Why don't any of the guys in kayak kevins dvds use landing nets?? Obviously you can't on big reds but wouldn't it help with flounder or sheepshead fishing?? Just curious....


----------



## Ronaulmtd (Feb 8, 2011)

Some do- I usually don't bring a net with me- space is at a premium on a kayak- so I use lip grippers for landing fish. I have lost a fish or two because of no net, but by and large I haven't had a real issue, even with speckled trout that have paper thin mouths-


----------



## jmadre (Jan 3, 2008)

Nets are a pain to deal with in a kayak. Storage is a problem and they get tangled with rods, rigging, etc. I use lip grippers and have had good luck with striped bass. After a summer of bailing bluefish and spanish mackerel over the side, I lost a couple of striped bass before I remembered to use the lip gripper on them.


----------



## chest2head&glassy (Jul 2, 2002)

Nets are a hook magnet - for me at least.


----------



## Yakkin (Jul 5, 2013)

jmadre said:


> Nets are a pain to deal with in a kayak. Storage is a problem and they get tangled with rods, rigging, etc.


Yup



chest2head&glassy said:


> Nets are a hook magnet - for me at least.


Yup, a mess with a fish on another trebel too.

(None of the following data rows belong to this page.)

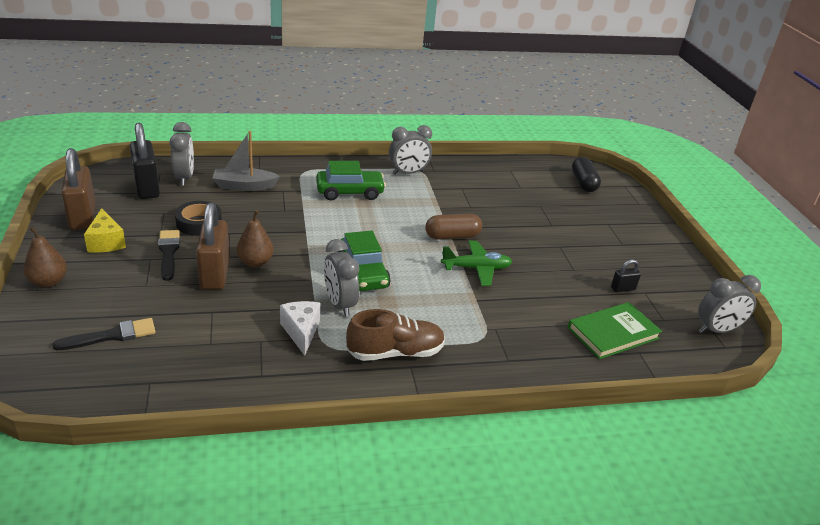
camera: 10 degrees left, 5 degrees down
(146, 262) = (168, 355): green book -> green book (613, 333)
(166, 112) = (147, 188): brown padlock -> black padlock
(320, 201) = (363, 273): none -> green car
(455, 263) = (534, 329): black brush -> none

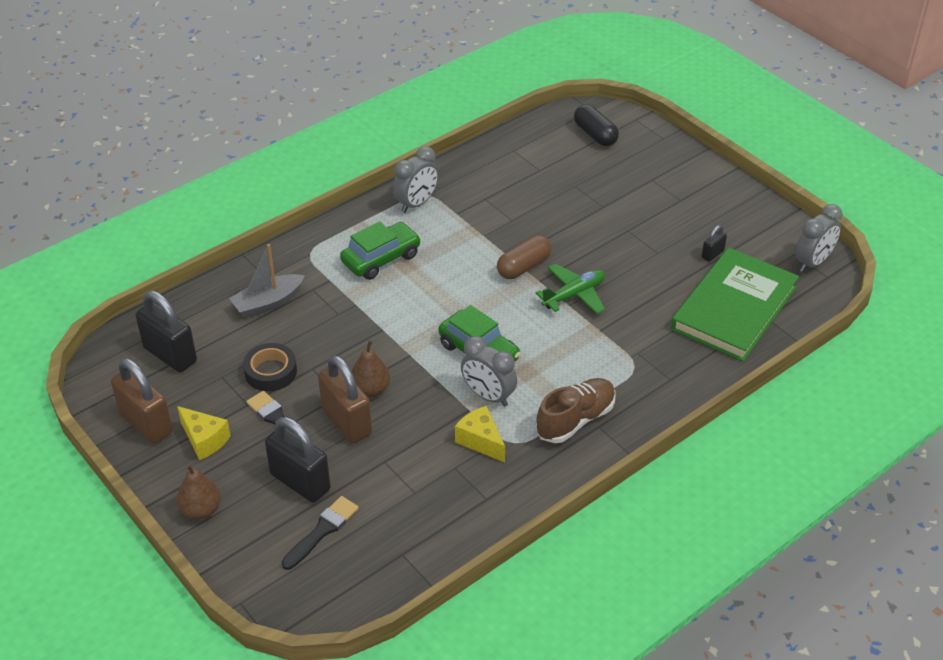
camera: 25 degrees left, 10 degrees up
(136, 296) = (300, 482): none -> black padlock
(184, 178) = (195, 322): grey clock -> none
(301, 332) = (480, 441): white cheese -> yellow cheese
(613, 333) = (734, 308): green book -> green book, size x1.59

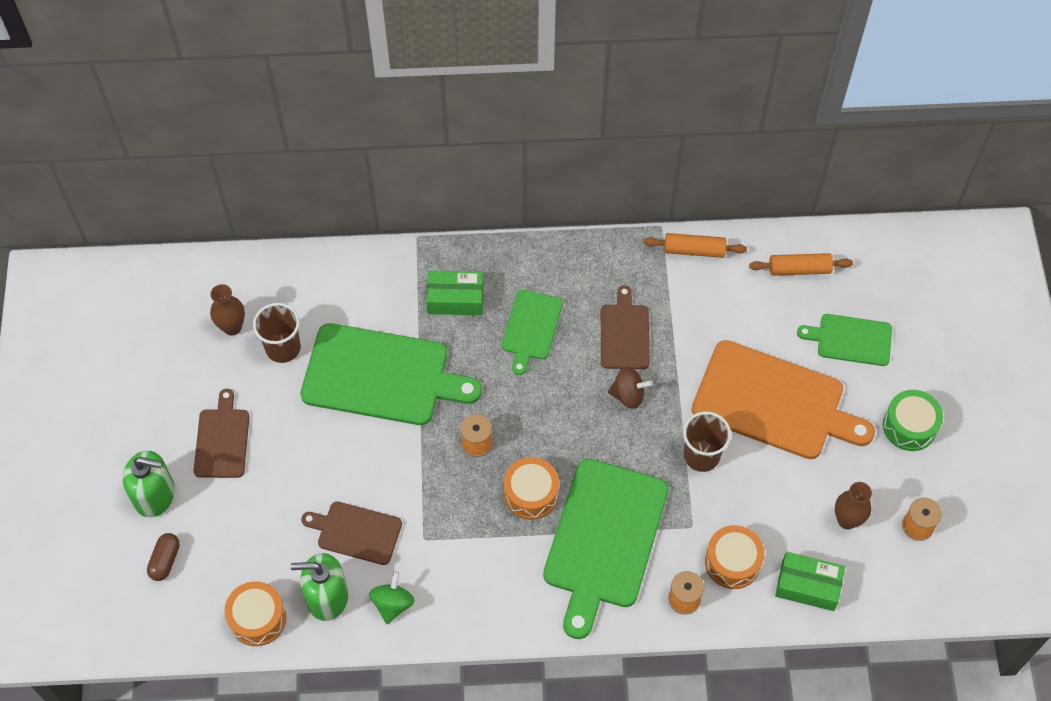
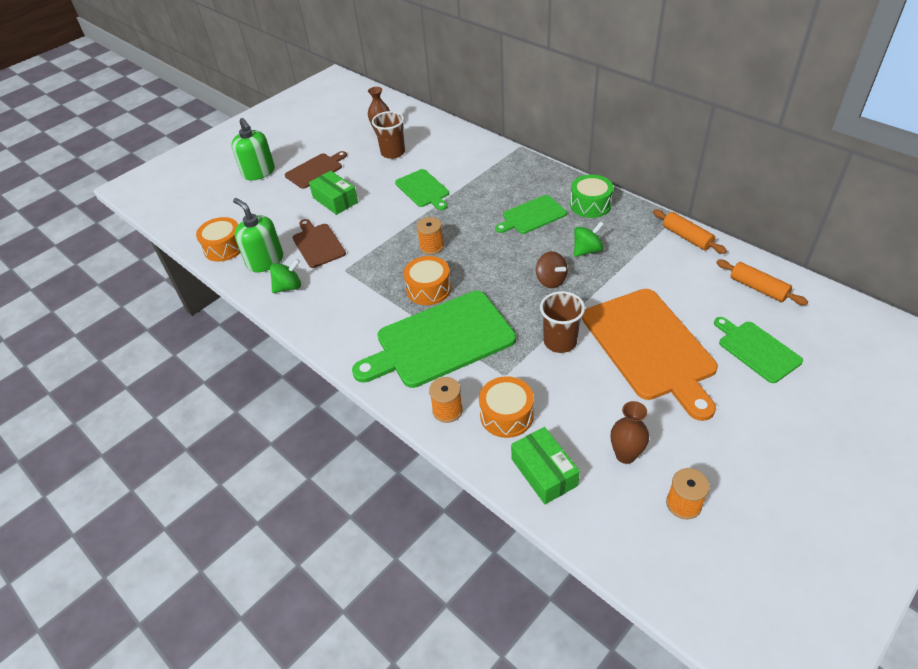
camera: 50 degrees right, 15 degrees down
(165, 560) = (225, 198): brown capsule -> none
(382, 376) = (423, 189): green cutting board -> green cutting board, size x0.54
(455, 299) = (506, 181): green box -> green box (335, 200)
(624, 333) = (587, 250): brown cutting board -> green spinning top
(909, 426) = (750, 433): green drum -> green drum (590, 205)

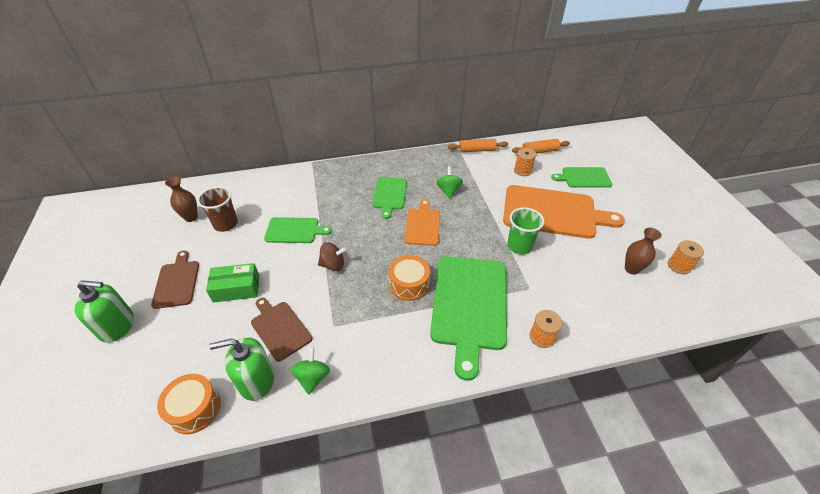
camera: 60 degrees left, 0 degrees up
(318, 244) = (280, 328): brown cutting board -> brown cutting board turned 45 degrees clockwise
(431, 247) = (365, 259): orange spool -> orange spool (522, 170)
(506, 415) = (566, 306): orange drum -> none
(514, 259) = (423, 225): none -> orange cutting board
(544, 472) = (626, 314): green box -> none
(551, 280) = (460, 220): brown spinning top -> brown spinning top (333, 265)
(560, 341) = (519, 246): brown cup -> green cup
(590, 205) = (408, 166): green drum -> none

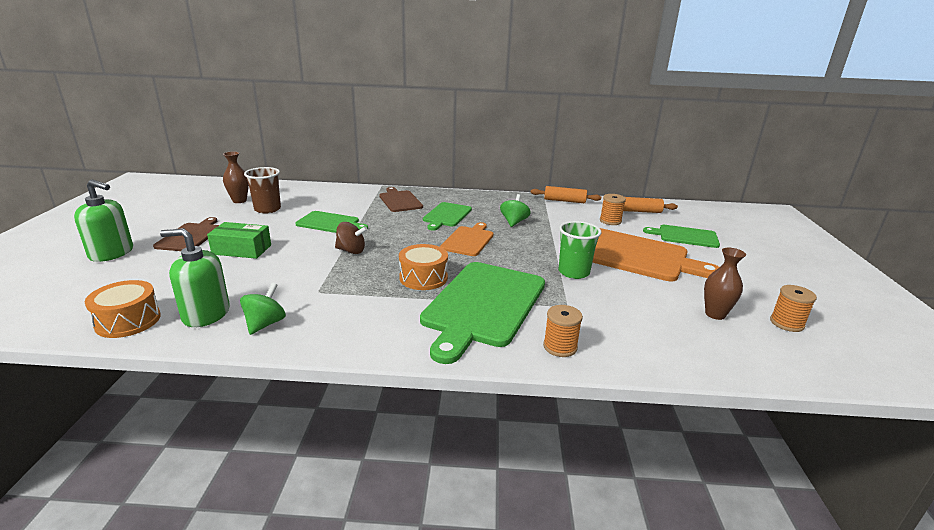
camera: 15 degrees right, 20 degrees down
(280, 328) = (261, 283): brown cutting board -> brown cutting board (400, 200)

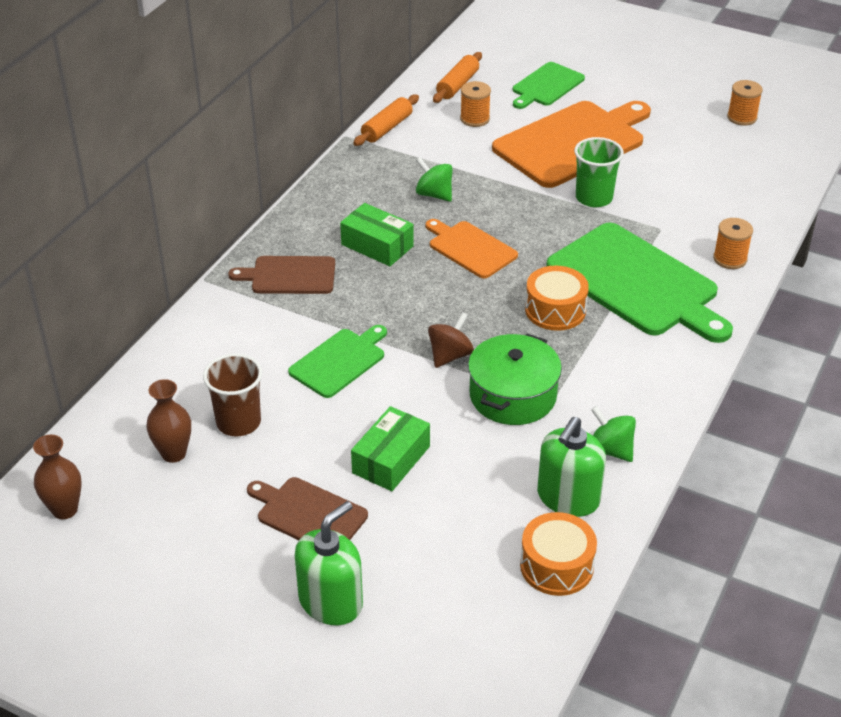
camera: 65 degrees left, 15 degrees up
(318, 277) = (512, 395): none -> green pot
(446, 215) = (377, 245): green cutting board -> green box
(715, 314) = (712, 148): brown vase -> brown vase (65, 509)

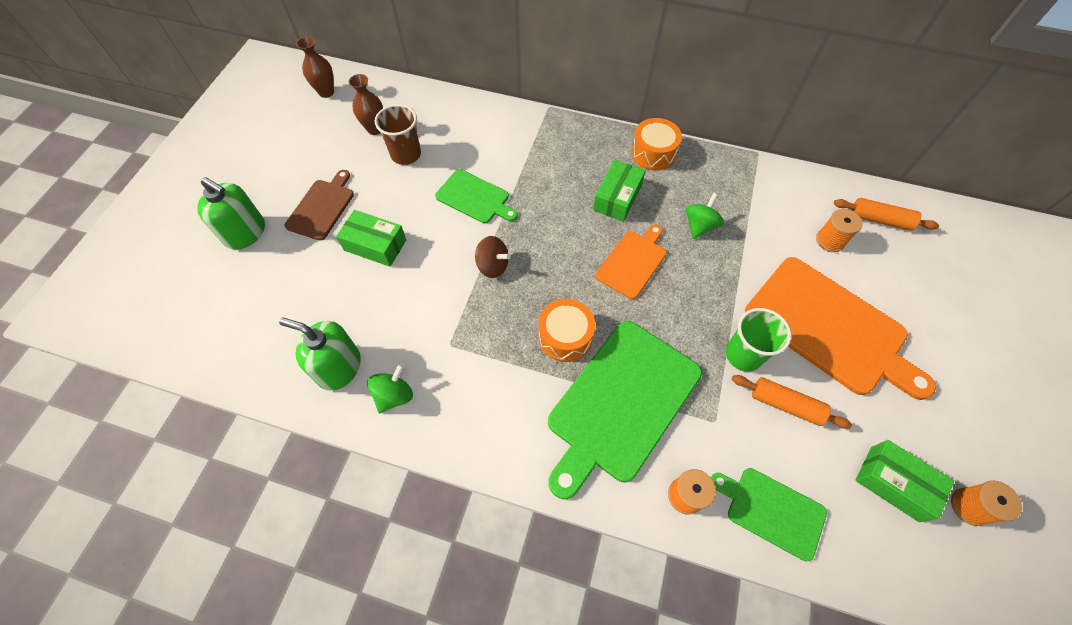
camera: 80 degrees right, 20 degrees up
(289, 275) = (565, 151): brown cutting board -> none
(387, 128) = (783, 178): orange rolling pin -> orange rolling pin (785, 404)
(512, 395) = (451, 315): green pot -> none
(546, 86) = (921, 294): green cutting board -> green cutting board (771, 510)
(556, 566) = (269, 365): orange drum -> orange drum (653, 153)
(722, 147) = (894, 483): none -> green box

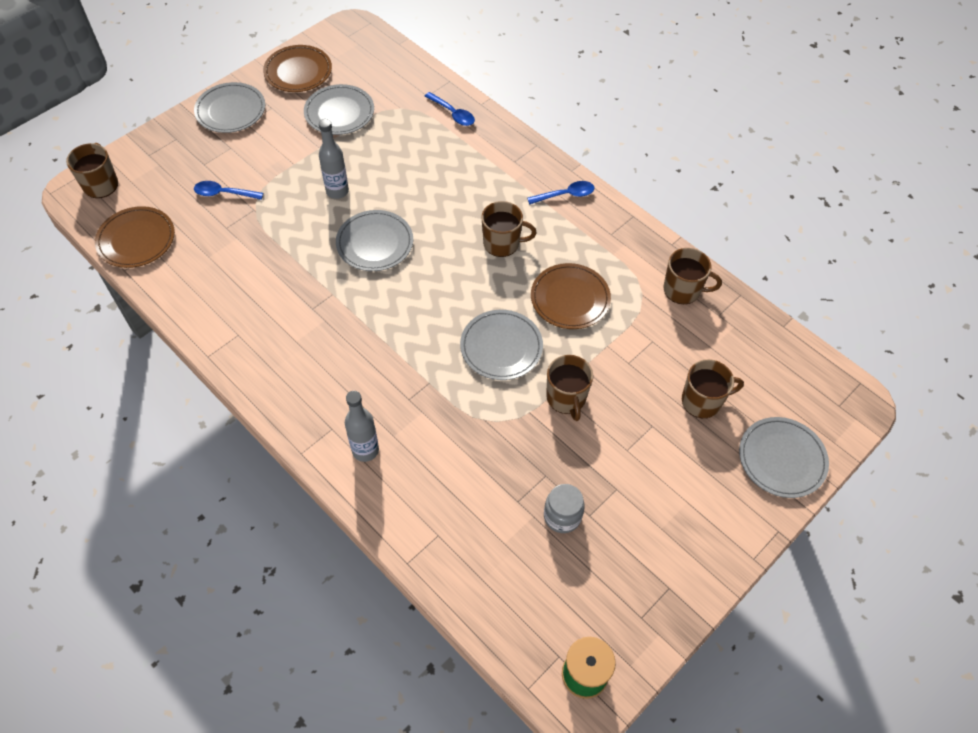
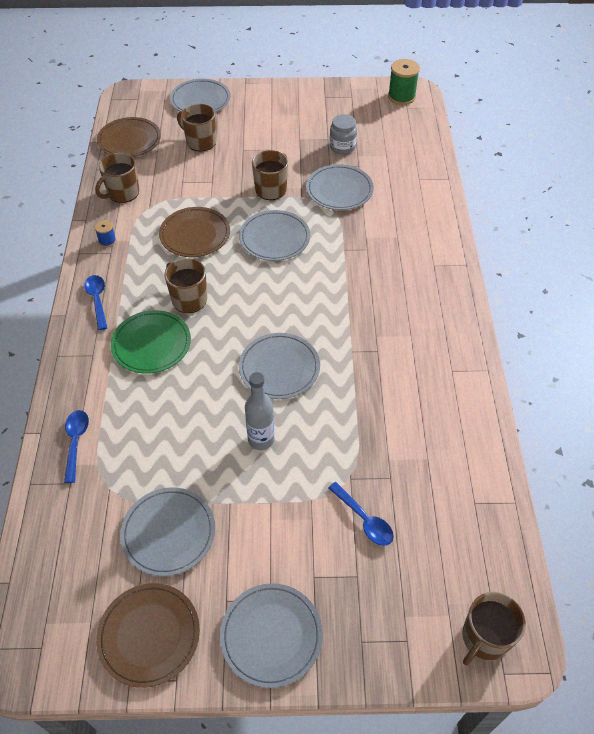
camera: 135 degrees left, 5 degrees down
(136, 239) = (485, 529): brown plate -> brown plate (129, 140)
(365, 450) = (422, 240): grey bottle -> none
(485, 195) = (151, 344): none -> green plate
(503, 450) = (339, 190): none -> grey plate
(565, 195) = (97, 300): blue spoon -> blue spoon turned 45 degrees clockwise
(628, 241) = (107, 241): none -> blue spool
(682, 290) = (122, 193): brown mug -> brown mug turned 105 degrees counterclockwise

Just another piece of gear to fool with and I don't have enough hands. Went muskie fishing with a guy that had a coated rubber muskie net, called it his aquarium. What a mess that was.


----------



## Jesse Lockowitz (Feb 13, 2006)

Only time I bring net on kayak is if I'm up creeks trout fishing...and I don't go without it anymore. Hell with losin a big speck trying to boga it, I'll deal with getting my lure out of the net right after I land my fish.


----------



## JAM (Jul 22, 2002)

Well I guess I am Odd Man out again,(does not surprise me none) I always bring a "GOOD" Net with me.(in the sound) By Good I mean Rubber Net, the Nylon ones are POS's.. Rubber ones are Tangle Free.. In the Ocean I never Bring a Net.. So 80 percent of the time I have a Net with me. It doesn't take Much room at all lays on top of my Milk Crate and attaches to one of my Deck Loops.. I ain't gonna loose that 10 Pound Speck, just because I forgot to bring my Net... 

JAM


----------



## Chris_Worthington (Jul 13, 2012)

I with a few of ya I guess as I don't like losing a fish at the side of the boat and worse yet my tackle... I'll deal getting the lure out for the price of them and I am never in that much of a hurry anyways.


----------



## kayak kevin (Jan 31, 2008)

there is a flow and a technique to the leg scoop, and once to get it, you will never need a net.


----------



## robchoi (Aug 27, 2008)

I used to use a net, but it kept getting in the way. Now, it's extremely rare that I even think about one and we definitely land our fair share of trophies. The leg scoop is usually faster than messing with a net or lip grippers.


----------